为了了解它的工作原理,我们将创建一个用于二进制分类模型的混淆矩阵,该模型预测信用卡交易是正常的还是欺诈的。它显示如下 −
In order to understand how it works, we are going to create a confusion matrix for a binary classification model that predicts, whether a credit card transaction was normal or a fraud. It is shown as follows −
Actual fraud |
Actual normal |
|
Predicted fraud |
True positive |
False positive |
Predicted normal |
False negative |
True negative |
जैसा कि हम देख सकते हैं, ऊपर दिए गए नमूना भ्रम मैट्रिक्स में 2 कॉलम हैं, एक वर्ग धोखाधड़ी के लिए और दूसरा वर्ग सामान्य के लिए। उसी तरह हमारे पास 2 पंक्तियाँ हैं, एक वर्ग धोखाधड़ी के लिए जोड़ी गई है और दूसरी वर्ग सामान्य के लिए जोड़ी गई है। निम्नलिखित भ्रम मैट्रिक्स से जुड़े शब्दों की व्याख्या है −
As we can see, the above sample confusion matrix contains 2 columns, one for class fraud and other for class normal. In the same way we have 2 rows, one is added for class fraud and other is added for class normal. Following is the explanation of the terms associated with confusion matrix −
-
* True Positives* − When both actual class & predicted class of data point is 1.
-
* True Negatives* − When both actual class & predicted class of data point is 0.
-
* False Positives* − When actual class of data point is 0 & predicted class of data point is 1.
-
* False Negatives* − When actual class of data point is 1 & predicted class of data point is 0.

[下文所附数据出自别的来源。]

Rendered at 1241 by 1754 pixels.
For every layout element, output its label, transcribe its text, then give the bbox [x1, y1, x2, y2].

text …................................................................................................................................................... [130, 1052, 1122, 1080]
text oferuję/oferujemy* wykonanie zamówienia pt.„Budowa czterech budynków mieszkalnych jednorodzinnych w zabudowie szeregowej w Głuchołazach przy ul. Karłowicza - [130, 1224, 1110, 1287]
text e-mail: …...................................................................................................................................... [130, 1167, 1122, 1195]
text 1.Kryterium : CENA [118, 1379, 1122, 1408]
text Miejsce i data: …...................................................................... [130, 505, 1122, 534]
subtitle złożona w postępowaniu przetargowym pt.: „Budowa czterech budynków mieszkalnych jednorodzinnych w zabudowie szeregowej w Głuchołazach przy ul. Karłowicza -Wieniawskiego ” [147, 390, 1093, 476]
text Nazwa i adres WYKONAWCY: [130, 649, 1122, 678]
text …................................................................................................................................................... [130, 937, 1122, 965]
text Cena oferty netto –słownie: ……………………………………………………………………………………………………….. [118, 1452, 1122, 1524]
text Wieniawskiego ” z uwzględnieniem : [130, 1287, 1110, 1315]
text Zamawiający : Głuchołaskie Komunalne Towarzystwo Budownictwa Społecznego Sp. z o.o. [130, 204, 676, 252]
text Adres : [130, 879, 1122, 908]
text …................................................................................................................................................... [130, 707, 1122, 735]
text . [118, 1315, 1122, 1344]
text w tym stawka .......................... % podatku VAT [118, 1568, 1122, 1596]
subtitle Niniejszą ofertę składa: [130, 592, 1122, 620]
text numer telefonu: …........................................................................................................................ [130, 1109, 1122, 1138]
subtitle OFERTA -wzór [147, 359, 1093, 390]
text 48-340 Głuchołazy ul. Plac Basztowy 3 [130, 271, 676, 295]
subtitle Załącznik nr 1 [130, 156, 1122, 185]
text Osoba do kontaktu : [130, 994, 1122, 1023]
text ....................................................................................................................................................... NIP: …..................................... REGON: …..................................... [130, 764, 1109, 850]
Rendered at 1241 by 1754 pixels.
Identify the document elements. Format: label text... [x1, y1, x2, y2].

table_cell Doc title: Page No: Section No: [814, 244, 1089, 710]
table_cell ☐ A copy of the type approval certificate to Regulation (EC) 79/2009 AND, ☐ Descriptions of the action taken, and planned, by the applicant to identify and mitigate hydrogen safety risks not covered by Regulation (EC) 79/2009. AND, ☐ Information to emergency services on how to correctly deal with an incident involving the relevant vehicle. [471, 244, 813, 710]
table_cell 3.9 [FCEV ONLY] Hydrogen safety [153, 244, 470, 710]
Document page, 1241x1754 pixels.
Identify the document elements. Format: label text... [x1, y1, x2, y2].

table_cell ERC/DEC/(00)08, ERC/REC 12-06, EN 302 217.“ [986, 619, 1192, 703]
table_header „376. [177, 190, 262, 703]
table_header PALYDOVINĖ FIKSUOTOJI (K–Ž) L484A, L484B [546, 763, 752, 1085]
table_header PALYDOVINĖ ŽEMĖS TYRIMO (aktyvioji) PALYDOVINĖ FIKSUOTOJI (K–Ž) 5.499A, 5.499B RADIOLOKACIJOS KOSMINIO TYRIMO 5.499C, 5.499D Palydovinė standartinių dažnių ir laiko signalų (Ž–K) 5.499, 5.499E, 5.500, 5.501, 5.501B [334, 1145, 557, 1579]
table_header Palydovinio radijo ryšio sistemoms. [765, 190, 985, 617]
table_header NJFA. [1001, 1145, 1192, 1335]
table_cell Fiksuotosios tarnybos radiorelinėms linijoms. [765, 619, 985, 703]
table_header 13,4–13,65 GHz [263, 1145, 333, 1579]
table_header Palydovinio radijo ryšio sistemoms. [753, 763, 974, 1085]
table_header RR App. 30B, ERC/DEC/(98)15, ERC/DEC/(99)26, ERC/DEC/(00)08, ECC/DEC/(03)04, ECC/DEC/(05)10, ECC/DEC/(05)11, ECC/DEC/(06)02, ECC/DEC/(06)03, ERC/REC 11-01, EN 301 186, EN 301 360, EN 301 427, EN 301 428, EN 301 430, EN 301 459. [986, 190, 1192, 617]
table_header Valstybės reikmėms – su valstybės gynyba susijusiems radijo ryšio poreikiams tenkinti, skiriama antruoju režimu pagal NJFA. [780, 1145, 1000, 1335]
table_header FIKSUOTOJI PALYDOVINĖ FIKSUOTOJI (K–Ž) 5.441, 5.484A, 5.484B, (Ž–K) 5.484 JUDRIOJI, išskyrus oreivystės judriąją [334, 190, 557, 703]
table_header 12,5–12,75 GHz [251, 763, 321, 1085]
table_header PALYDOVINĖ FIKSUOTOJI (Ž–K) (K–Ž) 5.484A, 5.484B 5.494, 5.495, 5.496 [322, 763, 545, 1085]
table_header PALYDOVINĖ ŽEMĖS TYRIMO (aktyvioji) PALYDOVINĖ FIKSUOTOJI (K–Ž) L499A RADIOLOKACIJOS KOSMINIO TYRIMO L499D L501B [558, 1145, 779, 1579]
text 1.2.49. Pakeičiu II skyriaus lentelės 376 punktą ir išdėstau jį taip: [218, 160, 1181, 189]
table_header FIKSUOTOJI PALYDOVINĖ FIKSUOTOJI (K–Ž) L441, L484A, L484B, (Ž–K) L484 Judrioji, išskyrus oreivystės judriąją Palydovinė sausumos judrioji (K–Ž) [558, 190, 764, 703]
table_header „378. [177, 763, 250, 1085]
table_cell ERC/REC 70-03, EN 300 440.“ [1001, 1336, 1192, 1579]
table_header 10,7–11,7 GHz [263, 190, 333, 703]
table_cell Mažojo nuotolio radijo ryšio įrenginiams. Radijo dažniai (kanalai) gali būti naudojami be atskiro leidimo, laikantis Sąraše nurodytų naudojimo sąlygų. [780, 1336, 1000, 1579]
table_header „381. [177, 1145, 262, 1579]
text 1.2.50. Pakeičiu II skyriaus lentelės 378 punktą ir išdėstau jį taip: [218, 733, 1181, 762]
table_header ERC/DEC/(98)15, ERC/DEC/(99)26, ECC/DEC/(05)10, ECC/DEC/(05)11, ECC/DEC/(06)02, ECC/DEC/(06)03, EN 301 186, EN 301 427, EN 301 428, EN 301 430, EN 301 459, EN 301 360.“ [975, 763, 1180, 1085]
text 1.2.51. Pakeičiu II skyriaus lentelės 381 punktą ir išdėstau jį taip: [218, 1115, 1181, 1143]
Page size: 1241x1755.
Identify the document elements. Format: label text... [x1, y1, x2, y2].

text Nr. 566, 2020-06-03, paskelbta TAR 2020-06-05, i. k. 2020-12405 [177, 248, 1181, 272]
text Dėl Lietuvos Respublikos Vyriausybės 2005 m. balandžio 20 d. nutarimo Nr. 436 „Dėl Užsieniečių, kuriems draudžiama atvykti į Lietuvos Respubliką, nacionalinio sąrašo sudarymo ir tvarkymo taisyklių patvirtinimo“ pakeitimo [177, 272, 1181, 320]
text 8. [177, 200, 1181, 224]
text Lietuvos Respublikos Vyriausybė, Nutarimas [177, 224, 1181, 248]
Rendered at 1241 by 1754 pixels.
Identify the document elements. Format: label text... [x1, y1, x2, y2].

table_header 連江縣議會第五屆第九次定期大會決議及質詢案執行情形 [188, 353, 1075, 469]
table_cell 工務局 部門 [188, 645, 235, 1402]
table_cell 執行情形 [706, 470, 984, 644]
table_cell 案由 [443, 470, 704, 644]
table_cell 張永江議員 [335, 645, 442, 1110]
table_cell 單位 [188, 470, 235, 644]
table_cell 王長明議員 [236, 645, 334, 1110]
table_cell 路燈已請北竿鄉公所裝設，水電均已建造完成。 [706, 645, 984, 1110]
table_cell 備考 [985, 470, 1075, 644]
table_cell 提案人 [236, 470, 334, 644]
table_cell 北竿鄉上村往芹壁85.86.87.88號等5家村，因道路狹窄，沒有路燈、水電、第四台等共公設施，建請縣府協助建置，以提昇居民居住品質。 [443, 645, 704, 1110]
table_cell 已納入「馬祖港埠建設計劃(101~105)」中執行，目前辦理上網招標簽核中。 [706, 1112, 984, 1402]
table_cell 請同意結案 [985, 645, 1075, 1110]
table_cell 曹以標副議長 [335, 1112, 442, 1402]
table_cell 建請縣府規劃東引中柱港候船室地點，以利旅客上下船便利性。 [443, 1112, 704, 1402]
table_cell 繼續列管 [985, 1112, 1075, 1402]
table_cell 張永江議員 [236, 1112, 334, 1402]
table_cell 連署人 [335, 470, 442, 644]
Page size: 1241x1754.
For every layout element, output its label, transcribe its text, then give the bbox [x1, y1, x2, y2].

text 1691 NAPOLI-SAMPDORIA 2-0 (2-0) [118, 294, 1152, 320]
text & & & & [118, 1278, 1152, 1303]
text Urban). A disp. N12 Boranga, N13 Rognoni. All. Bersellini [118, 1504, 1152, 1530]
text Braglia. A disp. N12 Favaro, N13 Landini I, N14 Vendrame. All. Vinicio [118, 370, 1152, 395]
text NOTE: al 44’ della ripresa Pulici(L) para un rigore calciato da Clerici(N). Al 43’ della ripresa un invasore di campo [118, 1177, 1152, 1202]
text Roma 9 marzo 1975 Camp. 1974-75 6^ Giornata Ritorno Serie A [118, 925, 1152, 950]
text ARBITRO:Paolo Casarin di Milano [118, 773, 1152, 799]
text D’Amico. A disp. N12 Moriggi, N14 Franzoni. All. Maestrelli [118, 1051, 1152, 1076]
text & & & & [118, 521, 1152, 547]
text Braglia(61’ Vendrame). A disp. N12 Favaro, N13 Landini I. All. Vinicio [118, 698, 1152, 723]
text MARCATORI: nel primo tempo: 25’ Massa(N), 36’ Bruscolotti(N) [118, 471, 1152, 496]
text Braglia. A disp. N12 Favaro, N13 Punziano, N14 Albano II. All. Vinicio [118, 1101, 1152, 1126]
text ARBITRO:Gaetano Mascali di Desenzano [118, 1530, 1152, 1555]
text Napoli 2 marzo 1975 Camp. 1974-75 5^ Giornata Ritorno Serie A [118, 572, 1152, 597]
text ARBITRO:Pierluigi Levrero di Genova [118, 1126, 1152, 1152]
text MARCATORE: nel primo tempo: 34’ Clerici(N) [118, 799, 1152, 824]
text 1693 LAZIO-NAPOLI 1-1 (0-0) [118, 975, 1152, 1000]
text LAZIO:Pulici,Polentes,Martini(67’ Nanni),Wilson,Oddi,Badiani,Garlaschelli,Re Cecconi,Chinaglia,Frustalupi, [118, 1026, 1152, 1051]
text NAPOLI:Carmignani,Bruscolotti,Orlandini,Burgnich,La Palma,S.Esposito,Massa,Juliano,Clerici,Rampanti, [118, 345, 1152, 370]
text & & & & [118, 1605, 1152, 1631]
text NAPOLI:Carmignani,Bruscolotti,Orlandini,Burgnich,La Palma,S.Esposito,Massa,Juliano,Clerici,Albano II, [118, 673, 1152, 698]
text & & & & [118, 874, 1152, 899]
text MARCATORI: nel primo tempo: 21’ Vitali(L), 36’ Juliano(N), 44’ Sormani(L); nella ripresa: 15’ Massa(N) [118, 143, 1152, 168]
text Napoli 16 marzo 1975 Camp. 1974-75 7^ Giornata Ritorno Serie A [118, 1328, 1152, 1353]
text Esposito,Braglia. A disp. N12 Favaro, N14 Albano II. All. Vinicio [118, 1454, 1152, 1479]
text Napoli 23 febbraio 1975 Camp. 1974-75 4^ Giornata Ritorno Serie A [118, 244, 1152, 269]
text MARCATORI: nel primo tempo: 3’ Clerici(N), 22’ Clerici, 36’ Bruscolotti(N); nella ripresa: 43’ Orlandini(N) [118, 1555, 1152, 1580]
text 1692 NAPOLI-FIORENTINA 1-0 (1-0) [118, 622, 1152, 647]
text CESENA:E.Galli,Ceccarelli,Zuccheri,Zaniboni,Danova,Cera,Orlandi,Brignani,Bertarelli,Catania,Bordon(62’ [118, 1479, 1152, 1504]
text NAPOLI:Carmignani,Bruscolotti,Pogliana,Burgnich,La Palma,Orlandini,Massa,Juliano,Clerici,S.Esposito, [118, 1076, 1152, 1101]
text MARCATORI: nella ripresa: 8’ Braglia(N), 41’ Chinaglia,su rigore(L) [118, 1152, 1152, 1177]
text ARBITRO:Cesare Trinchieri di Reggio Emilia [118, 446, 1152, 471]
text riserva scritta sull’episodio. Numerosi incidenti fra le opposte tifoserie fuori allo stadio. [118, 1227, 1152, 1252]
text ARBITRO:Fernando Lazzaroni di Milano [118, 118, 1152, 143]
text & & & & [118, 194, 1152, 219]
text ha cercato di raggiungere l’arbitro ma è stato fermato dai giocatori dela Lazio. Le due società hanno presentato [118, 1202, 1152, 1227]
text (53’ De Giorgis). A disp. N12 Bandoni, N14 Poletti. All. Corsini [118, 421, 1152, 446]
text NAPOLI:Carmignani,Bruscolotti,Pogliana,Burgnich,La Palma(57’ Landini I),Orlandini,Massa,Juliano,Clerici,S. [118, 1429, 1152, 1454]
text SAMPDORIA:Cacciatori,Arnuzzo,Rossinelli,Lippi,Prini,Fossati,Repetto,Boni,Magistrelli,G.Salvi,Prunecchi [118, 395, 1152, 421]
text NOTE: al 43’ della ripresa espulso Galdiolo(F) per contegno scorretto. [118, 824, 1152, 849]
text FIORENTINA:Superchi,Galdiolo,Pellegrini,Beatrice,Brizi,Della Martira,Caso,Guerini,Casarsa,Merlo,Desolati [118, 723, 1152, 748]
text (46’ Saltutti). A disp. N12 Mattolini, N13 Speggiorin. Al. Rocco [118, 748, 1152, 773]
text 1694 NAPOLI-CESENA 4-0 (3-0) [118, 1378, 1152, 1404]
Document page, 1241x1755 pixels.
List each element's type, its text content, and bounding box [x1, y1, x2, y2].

让我们看看,如何从混淆矩阵中计算出不同事项的数量 −
Let’s see, how we can calculate number of different things from the confusion matrix −
-
Accuracy − It is the number of correct predictions made by our ML classification model. It can be calculated with the help of following formula −
-
Precision −It tells us how many samples were correctly predicted out of all samples we predicted. It can be calculated with the help of following formula −
-
Recall or Sensitivity − Recall are the number of positives returned by our ML classification model. In other words, it tells us how many of the fraud cases in the dataset were actually detected by the model. It can be calculated with the help of following formula −
-
Specificity − Opposite to recall, it gives the number of negatives returned by our ML classification model. It can be calculated with the help of following formula −
F-measure
我们可以将 F 度量作为混淆矩阵的替代方法。这样的主要原因是,我们无法同时使召回率和精确率最大化。这些指标之间存在着非常牢固的关系,这可以通过以下示例了解 −
We can use F-measure as an alternative of Confusion matrix. The main reason behind this, we can’t maximize Recall and Precision at the same time. There is a very strong relationship between these metrics and that can be understood with the help of following example −
假设,我们要使用 DL 模型将细胞样本分类为癌性或正常。这里,为了达到最高的精确率,我们需要将预测数减少到 1。尽管这可以使我们达到约 100% 的精确率,但召回率将变得非常低。
Suppose, we want to use a DL model to classify cell samples as cancerous or normal. Here, to reach maximum precision we need to reduce the number of predictions to 1. Although, this can give us reach around 100 percent precision, but recall will become really low.
另一方面,如果我们想要达到最大的召回率,我们需要进行尽可能多的预测。虽然这可以使我们的召回率达到约 100%,但精确率将变得非常低。
On the other hand, if we would like to reach maximum recall, we need to make as many predictions as possible. Although, this can give us reach around 100 percent recall, but precision will become really low.
在实践中,我们需要找到一种在精确率和召回率之间取得平衡的方法。F 度量指标允许我们这样做,因为它表示精确率和召回率之间的调和平均。
In practice, we need to find a way balancing between precision and recall. The F-measure metric allows us to do so, as it expresses a harmonic average between precision and recall.

该公式被称为 F1 度量,其中称作 B 的额外项设置为 1,以得到精确率和召回率的相同样比。为了强调召回率,我们可以将因子 B 设置为 2。另一方面,为了强调精确率,我们可以将因子 B 设置为 0.5。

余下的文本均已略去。